Center for Strategic Communication

Mark Blumenthal had a long and very interesting analysis on the issues surrounding the Gallop polling of the last U.S. Presidential Election for Huffington Post.

As most know, the Gallop tracking polling before Nov 7 did not give an accurate picture on what was happening around the country – in fact they showed that Mitt Romney would win.

Mark notes:

Obama prevailed in the national popular vote by a nearly 4 percentage point margin. Gallup’s final pre-election poll, however, showed Romney leading Obama 49 to 48 percent. And the firm’s tracking surveys conducted earlier in October found Romney ahead by bigger margins, results that were consistently the most favorable to Romney among the national polls.

In the analysis Mark goes through what could have cause such errors – from how the samples were collected to the balance in the electorate that Gallop used.

Mark also notes the need for transparency in such methodologies.

I recommend that anyone who is interested in polls and the measurement of wider opinion read the article.

He concludes by saying:

Given the scrutiny that has fallen upon pollsters for last year’s presidential predictions, let’s hope the “interested parties” include all of us.

As a national security think tank we must ask, do such issues raised in this analysis have wider concerns than just the US presidential election?
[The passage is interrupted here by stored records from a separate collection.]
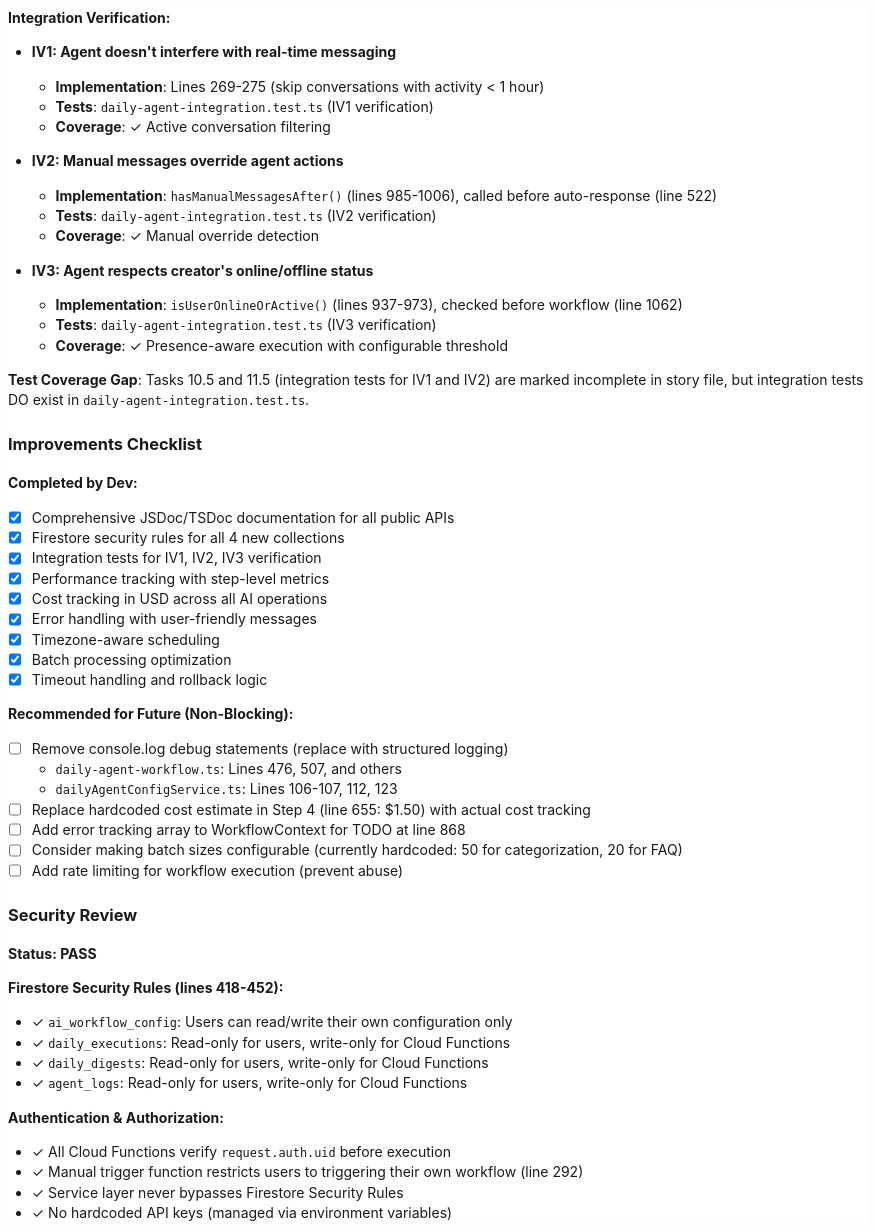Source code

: **Integration Verification:**

- **IV1: Agent doesn't interfere with real-time messaging**
  - **Implementation**: Lines 269-275 (skip conversations with activity < 1 hour)
  - **Tests**: `daily-agent-integration.test.ts` (IV1 verification)
  - **Coverage**: ✓ Active conversation filtering

- **IV2: Manual messages override agent actions**
  - **Implementation**: `hasManualMessagesAfter()` (lines 985-1006), called before auto-response (line 522)
  - **Tests**: `daily-agent-integration.test.ts` (IV2 verification)
  - **Coverage**: ✓ Manual override detection

- **IV3: Agent respects creator's online/offline status**
  - **Implementation**: `isUserOnlineOrActive()` (lines 937-973), checked before workflow (line 1062)
  - **Tests**: `daily-agent-integration.test.ts` (IV3 verification)
  - **Coverage**: ✓ Presence-aware execution with configurable threshold

**Test Coverage Gap**: Tasks 10.5 and 11.5 (integration tests for IV1 and IV2) are marked incomplete in story file, but integration tests DO exist in `daily-agent-integration.test.ts`.

### Improvements Checklist

**Completed by Dev:**
- [x] Comprehensive JSDoc/TSDoc documentation for all public APIs
- [x] Firestore security rules for all 4 new collections
- [x] Integration tests for IV1, IV2, IV3 verification
- [x] Performance tracking with step-level metrics
- [x] Cost tracking in USD across all AI operations
- [x] Error handling with user-friendly messages
- [x] Timezone-aware scheduling
- [x] Batch processing optimization
- [x] Timeout handling and rollback logic

**Recommended for Future (Non-Blocking):**
- [ ] Remove console.log debug statements (replace with structured logging)
  - `daily-agent-workflow.ts`: Lines 476, 507, and others
  - `dailyAgentConfigService.ts`: Lines 106-107, 112, 123
- [ ] Replace hardcoded cost estimate in Step 4 (line 655: $1.50) with actual cost tracking
- [ ] Add error tracking array to WorkflowContext for TODO at line 868
- [ ] Consider making batch sizes configurable (currently hardcoded: 50 for categorization, 20 for FAQ)
- [ ] Add rate limiting for workflow execution (prevent abuse)

### Security Review

**Status: PASS**

**Firestore Security Rules (lines 418-452):**
- ✓ `ai_workflow_config`: Users can read/write their own configuration only
- ✓ `daily_executions`: Read-only for users, write-only for Cloud Functions
- ✓ `daily_digests`: Read-only for users, write-only for Cloud Functions
- ✓ `agent_logs`: Read-only for users, write-only for Cloud Functions

**Authentication & Authorization:**
- ✓ All Cloud Functions verify `request.auth.uid` before execution
- ✓ Manual trigger function restricts users to triggering their own workflow (line 292)
- ✓ Service layer never bypasses Firestore Security Rules
- ✓ No hardcoded API keys (managed via environment variables)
With millions of US taxpayer dollars being spend on opinion polls around the world for the US State Department and US Department of Defense (and other agencies) there is a need to put such surveys into the right context – to understand their limitations as well as what not to use them for.

Opinion research in Afghanistan provides a good example of some of the problems.
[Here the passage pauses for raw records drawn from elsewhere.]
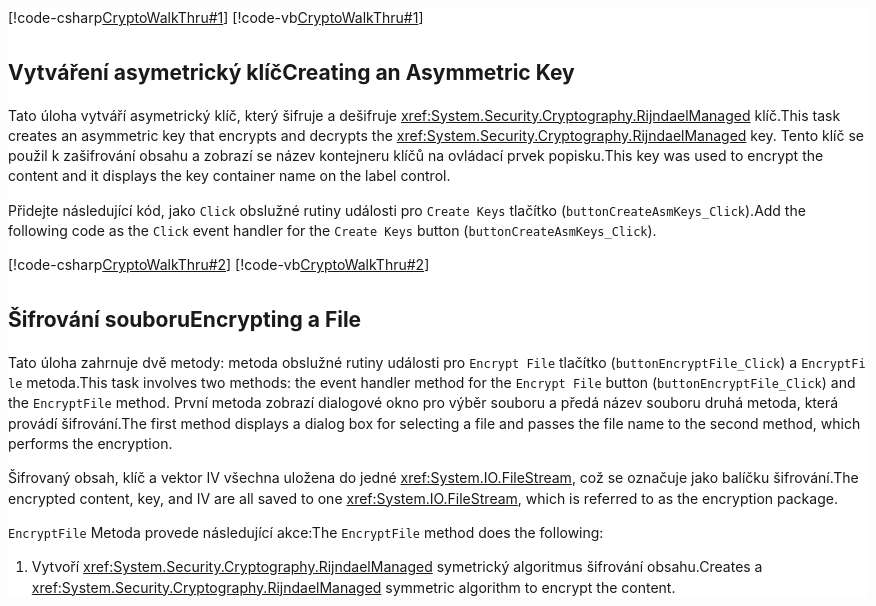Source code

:  [!code-csharp[CryptoWalkThru#1](../../../samples/snippets/csharp/VS_Snippets_CLR/CryptoWalkThru/cs/Form1.cs#1)]
 [!code-vb[CryptoWalkThru#1](../../../samples/snippets/visualbasic/VS_Snippets_CLR/CryptoWalkThru/vb/Form1.vb#1)]  
  
## <a name="creating-an-asymmetric-key"></a><span data-ttu-id="cb0df-152">Vytváření asymetrický klíč</span><span class="sxs-lookup"><span data-stu-id="cb0df-152">Creating an Asymmetric Key</span></span>  
 <span data-ttu-id="cb0df-153">Tato úloha vytváří asymetrický klíč, který šifruje a dešifruje <xref:System.Security.Cryptography.RijndaelManaged> klíč.</span><span class="sxs-lookup"><span data-stu-id="cb0df-153">This task creates an asymmetric key that encrypts and decrypts the <xref:System.Security.Cryptography.RijndaelManaged> key.</span></span> <span data-ttu-id="cb0df-154">Tento klíč se použil k zašifrování obsahu a zobrazí se název kontejneru klíčů na ovládací prvek popisku.</span><span class="sxs-lookup"><span data-stu-id="cb0df-154">This key was used to encrypt the content and it displays the key container name on the label control.</span></span>  
  
 <span data-ttu-id="cb0df-155">Přidejte následující kód, jako `Click` obslužné rutiny události pro `Create Keys` tlačítko (`buttonCreateAsmKeys_Click`).</span><span class="sxs-lookup"><span data-stu-id="cb0df-155">Add the following code as the `Click` event handler for the `Create Keys` button (`buttonCreateAsmKeys_Click`).</span></span>  
  
 [!code-csharp[CryptoWalkThru#2](../../../samples/snippets/csharp/VS_Snippets_CLR/CryptoWalkThru/cs/Form1.cs#2)]
 [!code-vb[CryptoWalkThru#2](../../../samples/snippets/visualbasic/VS_Snippets_CLR/CryptoWalkThru/vb/Form1.vb#2)]  
  
## <a name="encrypting-a-file"></a><span data-ttu-id="cb0df-156">Šifrování souboru</span><span class="sxs-lookup"><span data-stu-id="cb0df-156">Encrypting a File</span></span>  
 <span data-ttu-id="cb0df-157">Tato úloha zahrnuje dvě metody: metoda obslužné rutiny události pro `Encrypt File` tlačítko (`buttonEncryptFile_Click`) a `EncryptFile` metoda.</span><span class="sxs-lookup"><span data-stu-id="cb0df-157">This task involves two methods: the event handler method for the `Encrypt File` button (`buttonEncryptFile_Click`) and the `EncryptFile` method.</span></span> <span data-ttu-id="cb0df-158">První metoda zobrazí dialogové okno pro výběr souboru a předá název souboru druhá metoda, která provádí šifrování.</span><span class="sxs-lookup"><span data-stu-id="cb0df-158">The first method displays a dialog box for selecting a file and passes the file name to the second method, which performs the encryption.</span></span>  
  
 <span data-ttu-id="cb0df-159">Šifrovaný obsah, klíč a vektor IV všechna uložena do jedné <xref:System.IO.FileStream>, což se označuje jako balíčku šifrování.</span><span class="sxs-lookup"><span data-stu-id="cb0df-159">The encrypted content, key, and IV are all saved to one <xref:System.IO.FileStream>, which is referred to as the encryption package.</span></span>  
  
 <span data-ttu-id="cb0df-160">`EncryptFile` Metoda provede následující akce:</span><span class="sxs-lookup"><span data-stu-id="cb0df-160">The `EncryptFile` method does the following:</span></span>  
  
1. <span data-ttu-id="cb0df-161">Vytvoří <xref:System.Security.Cryptography.RijndaelManaged> symetrický algoritmus šifrování obsahu.</span><span class="sxs-lookup"><span data-stu-id="cb0df-161">Creates a <xref:System.Security.Cryptography.RijndaelManaged> symmetric algorithm to encrypt the content.</span></span>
Political leaders from around the world have used polling reports from Afghanistan to sway domestic opinion, to try and judge if programs have been “successful,” and more crucially have been used to make key political and military decisions in Afghanistan.
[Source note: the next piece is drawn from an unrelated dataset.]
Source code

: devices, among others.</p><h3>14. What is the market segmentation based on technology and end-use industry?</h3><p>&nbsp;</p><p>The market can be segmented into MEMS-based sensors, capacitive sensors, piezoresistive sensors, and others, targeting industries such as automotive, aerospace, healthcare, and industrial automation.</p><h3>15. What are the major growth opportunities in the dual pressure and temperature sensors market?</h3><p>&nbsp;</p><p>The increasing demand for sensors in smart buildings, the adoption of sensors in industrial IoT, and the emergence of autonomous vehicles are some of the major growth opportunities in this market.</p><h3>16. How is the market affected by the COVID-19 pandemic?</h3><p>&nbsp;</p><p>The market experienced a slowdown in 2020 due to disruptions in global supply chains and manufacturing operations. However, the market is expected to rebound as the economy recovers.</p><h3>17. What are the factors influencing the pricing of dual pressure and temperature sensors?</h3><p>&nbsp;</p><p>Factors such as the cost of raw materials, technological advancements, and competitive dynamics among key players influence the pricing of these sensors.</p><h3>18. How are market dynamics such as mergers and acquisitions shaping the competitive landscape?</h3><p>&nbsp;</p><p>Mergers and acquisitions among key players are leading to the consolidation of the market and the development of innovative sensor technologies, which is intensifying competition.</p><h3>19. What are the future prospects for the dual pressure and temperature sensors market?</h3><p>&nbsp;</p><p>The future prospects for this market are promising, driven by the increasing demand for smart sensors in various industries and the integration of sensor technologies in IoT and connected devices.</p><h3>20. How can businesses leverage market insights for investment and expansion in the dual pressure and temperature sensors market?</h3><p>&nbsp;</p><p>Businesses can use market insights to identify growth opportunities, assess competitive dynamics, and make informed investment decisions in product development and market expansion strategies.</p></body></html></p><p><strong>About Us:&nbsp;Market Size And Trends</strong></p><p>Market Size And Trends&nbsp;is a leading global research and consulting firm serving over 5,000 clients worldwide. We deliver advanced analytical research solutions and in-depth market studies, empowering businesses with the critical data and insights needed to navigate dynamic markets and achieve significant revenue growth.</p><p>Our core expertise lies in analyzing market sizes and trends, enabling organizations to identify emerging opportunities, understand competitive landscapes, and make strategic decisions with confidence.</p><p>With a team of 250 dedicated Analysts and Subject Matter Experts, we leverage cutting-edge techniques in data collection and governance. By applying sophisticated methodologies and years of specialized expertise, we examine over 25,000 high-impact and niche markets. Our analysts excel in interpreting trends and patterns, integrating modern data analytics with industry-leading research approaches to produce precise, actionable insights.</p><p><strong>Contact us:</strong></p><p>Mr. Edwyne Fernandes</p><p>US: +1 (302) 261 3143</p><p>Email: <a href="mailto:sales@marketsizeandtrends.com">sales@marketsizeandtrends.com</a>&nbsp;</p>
These reports have included such questions as “Right Direction,” how Afghan feels about the Unites States and NATO, or how Afghans feel about a certain political leader or institution.  You can check out many organizations that have produced such products.

These polling reports may be appropriate to a country such as the U.S. or the UK, where there is a deep understanding of the cultures and grounded background data (such as SIMMONS and census information) that allows sampling and trending to be possible – and even then, as Mark Blumenthal notes, they can be significantly wrong – and lead to wrong decisions.

In Afghanistan – the cities, provinces, districts, villages where we try and influence and conduct public diplomacy there is no such basic data.

Without the in-depth background data such census reports, it is impossible to glean significance from polling and other quantitative research.

We do not know for certain how many people live in Afghanistan, what is the ethnic make up of the country or individual political unit, different age ranges etc. – many of the figures used by research organizations could also be subject to highly political influence (e.g. the ethnic make up in the country).

So in fact because there is not the sophisticated and base line of population modeling, sampling research cannot be accurately projected to a wider population.

The results of polling then are very unreliable. All they give us is what the three thousand or so people told a pollster at that very moment.

Unfortunately this can lead to dangerous conclusions and poor decision-making. I would recommend our report last year on measuring success in Afghanistan – here

We must recognize the limitations of opinion polling, and move on from it.